Texte présenté:
+ + + + + + +

Lartigue en couleur
A la maison européenne de la photographie
Le goût du bonheur comme méthode de travail
Parmi les très belles expositions, en voilà une qui très belle ! Attaquons tout de suite. Trois photos. Piozzo (mai 1960), Opio (1968) et Florette (1954). Trois magnifiques exemples de la transfiguration lartiguienne ou, comment la joie peut venir en ce bas monde, l’éclairer et lui donner un sens, par-delà les grandes questions, au-delà des souffrances, des passés qui n’ont pas chanté et des présents gros de guerres atomiques.
Piozzo, c’est une photo bien classique d’un bout de campagne italienne. Celle-là qui paraît n’avoir été que dessinée, mise en forme et transformée en œuvre d’art. C’est la photo que chaque amoureux de l’Italie aime à prendre. Soleil qui va finir, blés jaunes et quelques cyprès pour rappeler qu’en Italie les verts sombres et durs donnent de la majesté au moindre repli de campagne. Classique et banal sommes toutes ! Sauf que Lartigue n’y voit pas seulement ce joli coin que tout un chacun sait regarder. Caché par les broussailles, les hautes herbes, un peu en contre-bas, sur un chemin, on voit du noir, du vrai sombre qui détonne sur les gaités environnantes. Un corbillard. Le découvrant on devine derrière lui quelques têtes, quelques chapeaux, une procession funèbre, qu’il faut deviner et qui donne à la prise de vue du photographe, humour, tendresse et une petite leçon sur la fragilité du bonheur, et une autre sur l’art de photographier : l’Italie bien sûr, mais un moment discret, qu’il faut savoir saisir, un moment qu’il faut savoir montrer.
Opio, est un miracle d’intelligence des sens et, pour un photographe, du sens de la couleur et de la composition. Rien que de plus banal dans cette scène « rustique » où se combinent choses et animaux de la campagne italienne, couleur de l’été, soleil généreux, ombres complices, linges qui pendent et qui apportent à toutes les couleurs, la lumière pure, le blanc qui rayonne et contraste. Un magnifique exemple de ce qu’on peut faire dans l’esprit des natures mortes et des « compositions au paysage »…. Sauf que, cette vue trouve son vrai charme, cette intelligence subtile qui désigne le photographe d’exception grâce à un détail infime : en plein centre de la photo, la crête d’un coq, rouge, triomphe, au beau milieu du blanc qui pend.
Et enfin, celle-là, qui est à la fois, un coup de chapeau et un coup de maître où Florette est transfigurée, bleu de Florette sur rouge des rayures, les raies de la persienne, on les connait bien, ce thème a été admirablement envoyé par des artistes superbes. Mais Lartigue va très loin dans la composition de cette photo et découpe en couleurs rouge et blanches. Il crée aussi des raies qui ne sont que des rayures et fait se confondre des traces qui les unes appartiennent au soleil, et les autres au textile ! Dans la combinaison des raies et des rayures émerge Florette, bleue, aux yeux bleus, modèle idéal qui vient à la vue des regardeurs nimbée.

+ + + + + + +

Enregistrements sources:

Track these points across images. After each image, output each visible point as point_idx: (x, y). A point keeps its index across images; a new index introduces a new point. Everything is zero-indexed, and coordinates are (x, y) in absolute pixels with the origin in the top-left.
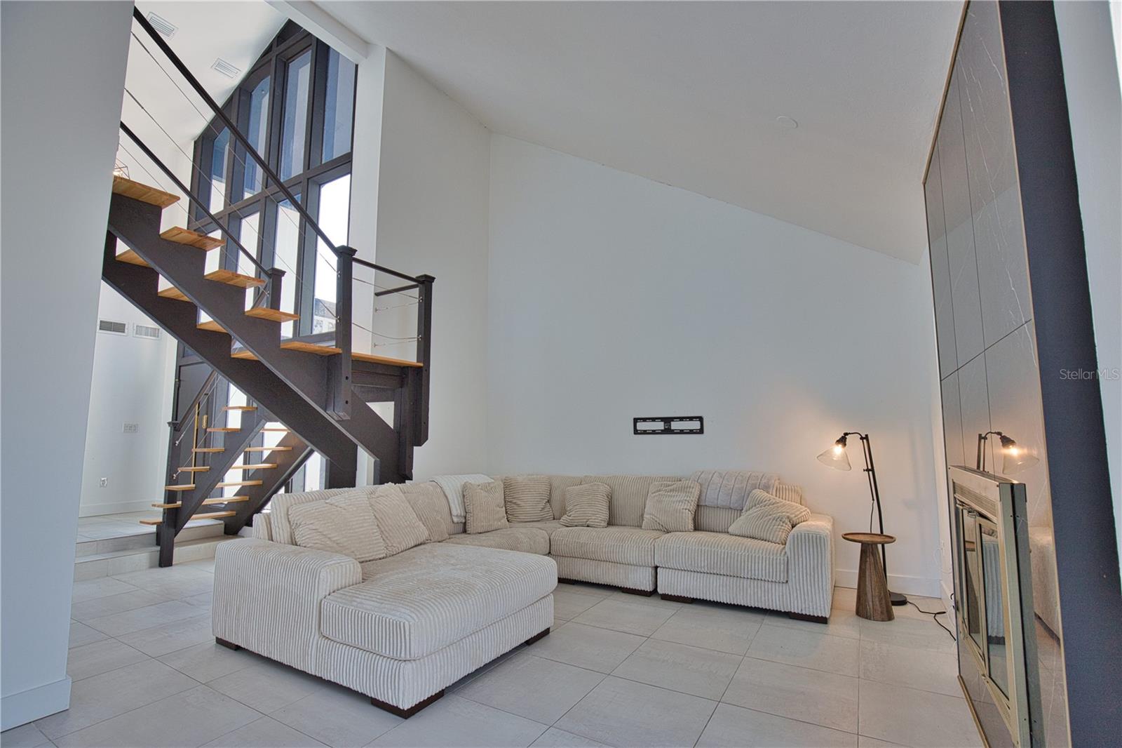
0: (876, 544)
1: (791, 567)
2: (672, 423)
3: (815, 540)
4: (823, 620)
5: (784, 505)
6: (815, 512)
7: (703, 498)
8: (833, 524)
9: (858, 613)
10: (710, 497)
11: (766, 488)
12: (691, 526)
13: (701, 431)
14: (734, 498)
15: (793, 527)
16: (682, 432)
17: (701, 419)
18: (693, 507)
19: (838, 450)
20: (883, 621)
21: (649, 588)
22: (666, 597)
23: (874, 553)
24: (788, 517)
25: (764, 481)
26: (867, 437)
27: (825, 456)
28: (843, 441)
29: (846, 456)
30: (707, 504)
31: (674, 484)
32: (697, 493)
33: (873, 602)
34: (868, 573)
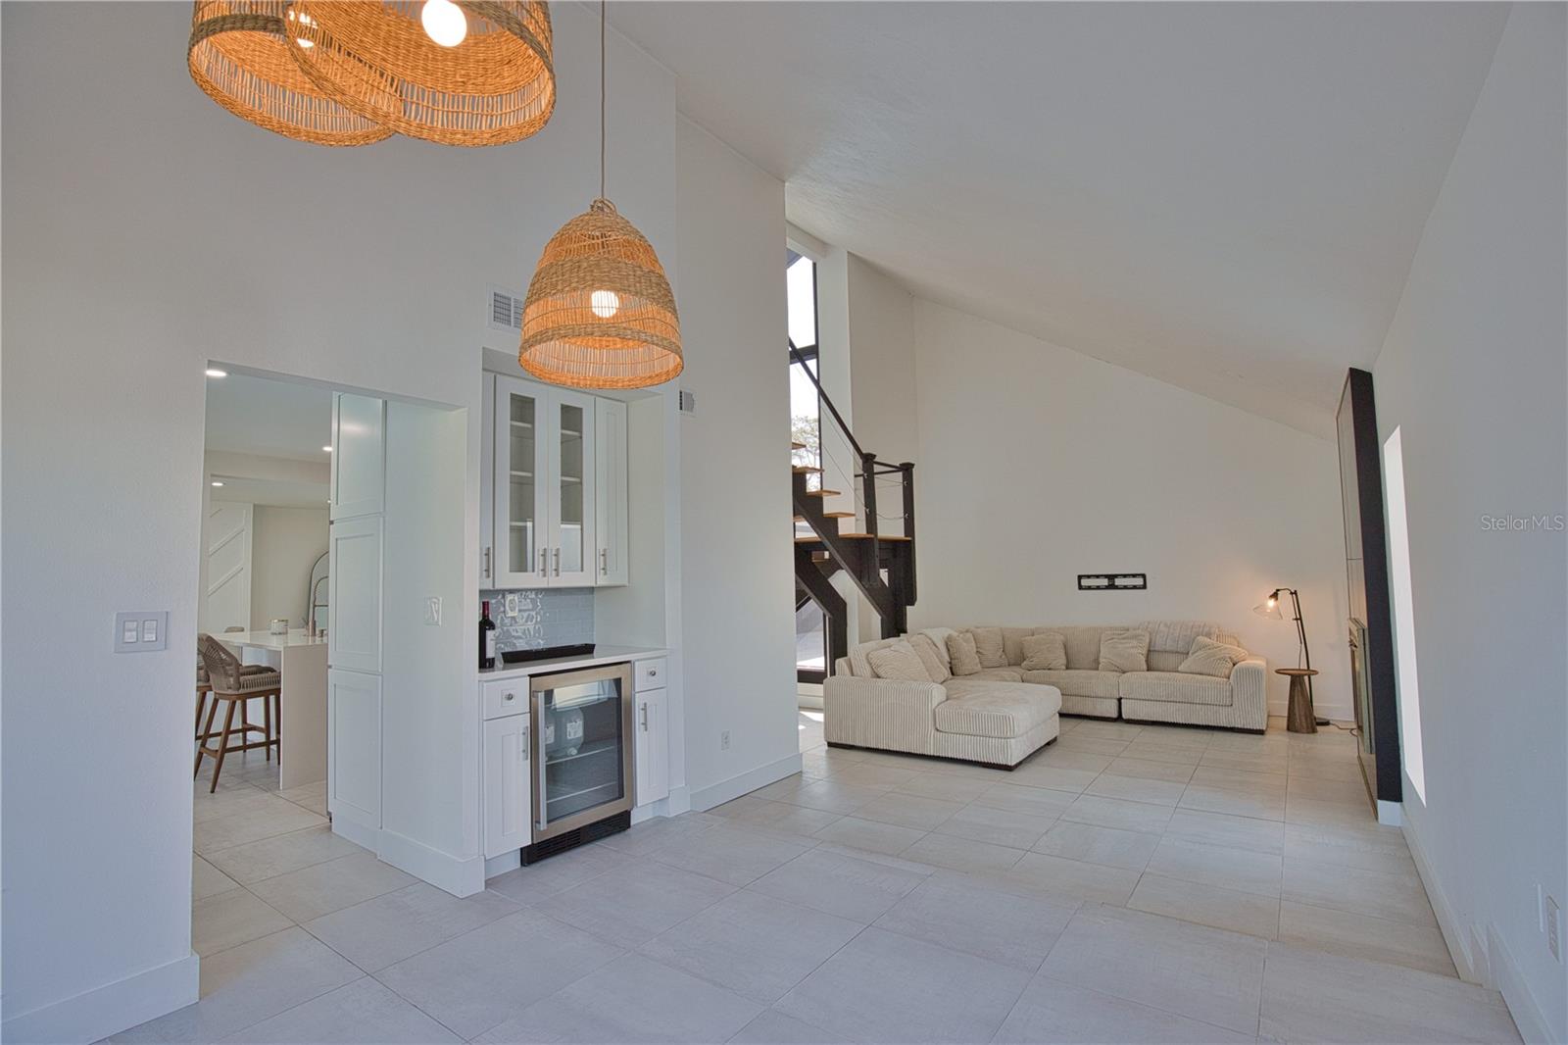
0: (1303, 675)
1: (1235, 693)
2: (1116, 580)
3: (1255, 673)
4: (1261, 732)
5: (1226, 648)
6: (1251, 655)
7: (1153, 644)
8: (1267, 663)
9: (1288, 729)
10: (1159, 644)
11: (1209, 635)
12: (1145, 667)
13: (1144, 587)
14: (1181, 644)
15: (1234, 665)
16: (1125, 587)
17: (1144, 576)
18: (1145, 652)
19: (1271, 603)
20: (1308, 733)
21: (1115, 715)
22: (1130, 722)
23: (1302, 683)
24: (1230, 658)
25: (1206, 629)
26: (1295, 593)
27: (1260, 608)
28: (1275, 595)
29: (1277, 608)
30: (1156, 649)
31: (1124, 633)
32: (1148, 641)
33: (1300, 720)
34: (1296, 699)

+ + + + + + +

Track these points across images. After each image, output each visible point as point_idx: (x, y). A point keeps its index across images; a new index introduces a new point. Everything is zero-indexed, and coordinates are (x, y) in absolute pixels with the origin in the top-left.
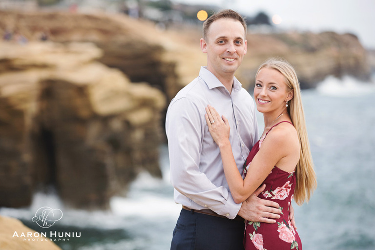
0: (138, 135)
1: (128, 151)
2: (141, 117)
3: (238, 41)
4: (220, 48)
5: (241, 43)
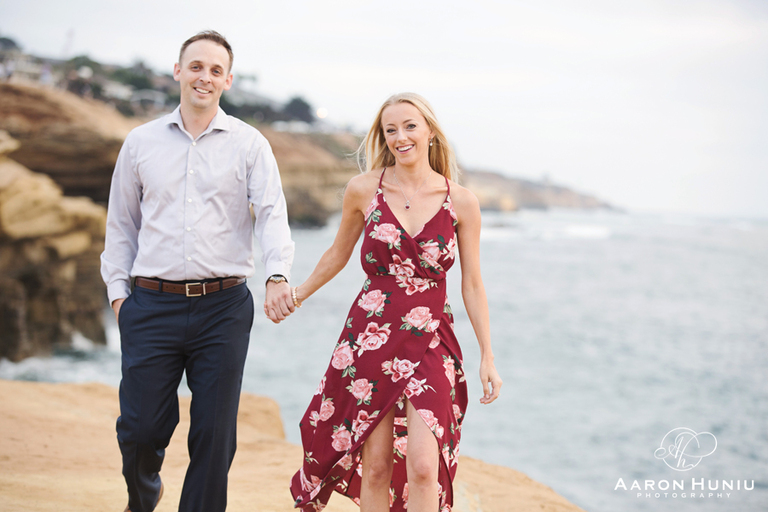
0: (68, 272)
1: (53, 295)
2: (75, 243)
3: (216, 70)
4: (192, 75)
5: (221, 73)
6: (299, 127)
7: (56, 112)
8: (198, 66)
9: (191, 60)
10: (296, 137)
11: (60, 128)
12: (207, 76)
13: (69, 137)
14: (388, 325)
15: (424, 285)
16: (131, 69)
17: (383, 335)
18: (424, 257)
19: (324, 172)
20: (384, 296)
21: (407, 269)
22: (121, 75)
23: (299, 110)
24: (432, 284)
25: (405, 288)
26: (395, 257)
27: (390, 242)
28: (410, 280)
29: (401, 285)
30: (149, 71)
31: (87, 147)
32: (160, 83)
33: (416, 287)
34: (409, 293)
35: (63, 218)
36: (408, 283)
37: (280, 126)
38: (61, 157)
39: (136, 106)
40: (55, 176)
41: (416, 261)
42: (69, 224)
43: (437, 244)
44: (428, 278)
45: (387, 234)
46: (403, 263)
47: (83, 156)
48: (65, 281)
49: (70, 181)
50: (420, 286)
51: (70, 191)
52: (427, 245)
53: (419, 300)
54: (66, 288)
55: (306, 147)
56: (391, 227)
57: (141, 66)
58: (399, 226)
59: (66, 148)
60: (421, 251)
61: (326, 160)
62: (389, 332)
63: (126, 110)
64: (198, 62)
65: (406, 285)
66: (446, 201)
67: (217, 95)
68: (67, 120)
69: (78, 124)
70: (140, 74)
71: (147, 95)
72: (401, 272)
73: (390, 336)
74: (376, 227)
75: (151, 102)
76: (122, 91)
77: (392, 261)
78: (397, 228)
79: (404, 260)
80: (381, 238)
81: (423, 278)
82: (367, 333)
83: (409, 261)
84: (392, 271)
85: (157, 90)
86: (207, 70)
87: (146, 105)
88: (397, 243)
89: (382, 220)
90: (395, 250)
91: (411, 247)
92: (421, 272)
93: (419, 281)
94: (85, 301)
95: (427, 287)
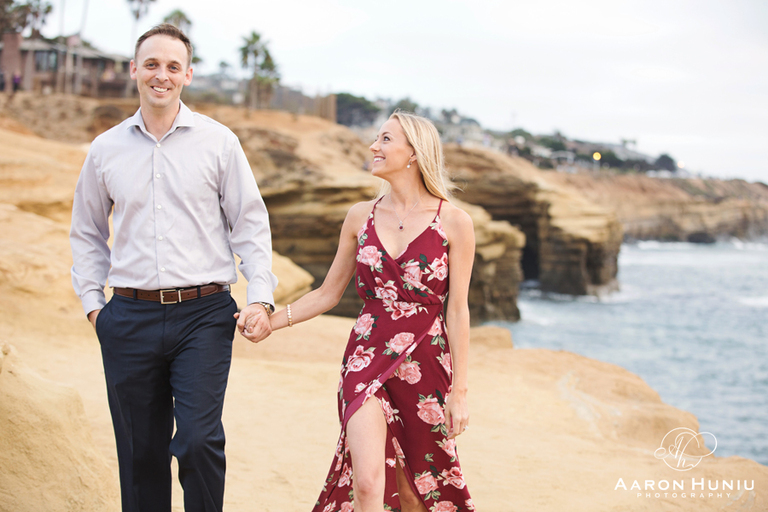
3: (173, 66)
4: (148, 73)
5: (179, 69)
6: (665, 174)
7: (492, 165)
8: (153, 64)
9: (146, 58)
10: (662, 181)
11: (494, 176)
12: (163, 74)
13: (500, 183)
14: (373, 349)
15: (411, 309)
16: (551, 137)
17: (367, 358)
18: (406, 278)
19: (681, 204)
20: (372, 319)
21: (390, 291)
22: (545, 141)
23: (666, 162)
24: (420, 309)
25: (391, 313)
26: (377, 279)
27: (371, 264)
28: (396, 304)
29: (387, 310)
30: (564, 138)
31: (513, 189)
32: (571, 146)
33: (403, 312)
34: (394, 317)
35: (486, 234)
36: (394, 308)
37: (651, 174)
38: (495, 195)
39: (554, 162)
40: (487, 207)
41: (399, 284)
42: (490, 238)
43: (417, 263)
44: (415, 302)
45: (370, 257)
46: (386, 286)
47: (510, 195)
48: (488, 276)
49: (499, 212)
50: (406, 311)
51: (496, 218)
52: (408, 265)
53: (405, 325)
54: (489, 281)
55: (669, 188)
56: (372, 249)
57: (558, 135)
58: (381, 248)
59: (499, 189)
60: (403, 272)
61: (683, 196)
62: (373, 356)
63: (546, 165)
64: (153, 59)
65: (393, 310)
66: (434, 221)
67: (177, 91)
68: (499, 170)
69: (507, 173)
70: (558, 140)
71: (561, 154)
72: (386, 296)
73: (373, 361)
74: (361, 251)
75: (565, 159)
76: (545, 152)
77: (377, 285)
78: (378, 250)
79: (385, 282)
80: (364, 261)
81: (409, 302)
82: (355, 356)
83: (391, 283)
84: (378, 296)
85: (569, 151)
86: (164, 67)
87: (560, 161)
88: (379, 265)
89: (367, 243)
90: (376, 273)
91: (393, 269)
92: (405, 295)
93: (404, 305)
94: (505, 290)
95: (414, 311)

+ + + + + + +

Exercice 1: Recopiez fidèlement le passage du texte sur l'exposition Lartigue qui s'ouvre sur les mots « Lartigue en couleur » et se clôt sur « de guerres atomiques. ».
Exercice 2: Selon le texte sur l'exposition Lartigue, qu'aperçoit-on, caché par les broussailles, sur la photo de Piozzo ?
Exercice 3: Résumez en deux phrases le texte sur l'exposition Lartigue.
Ce listing constitue un matériau à part, indépendant du texte.

Corrigé 1:
Lartigue en couleur
A la maison européenne de la photographie
Le goût du bonheur comme méthode de travail
Parmi les très belles expositions, en voilà une qui très belle ! Attaquons tout de suite. Trois photos. Piozzo (mai 1960), Opio (1968) et Florette (1954). Trois magnifiques exemples de la transfiguration lartiguienne ou, comment la joie peut venir en ce bas monde, l’éclairer et lui donner un sens, par-delà les grandes questions, au-delà des souffrances, des passés qui n’ont pas chanté et des présents gros de guerres atomiques.

Corrigé 2: On aperçoit un corbillard, derrière lequel se devine une procession funèbre.

Corrigé 3: L'exposition de la Maison européenne de la photographie présente notamment trois photos de Lartigue, Piozzo (mai 1960), Opio (1968) et Florette (1954), qui montrent comment la joie peut éclairer le monde et lui donner un sens. Dans chacune, un détail transforme une scène classique : un corbillard caché dans la campagne italienne, la crête rouge d'un coq au milieu du linge blanc, et Florette en bleu qui émerge des raies rouges et blanches.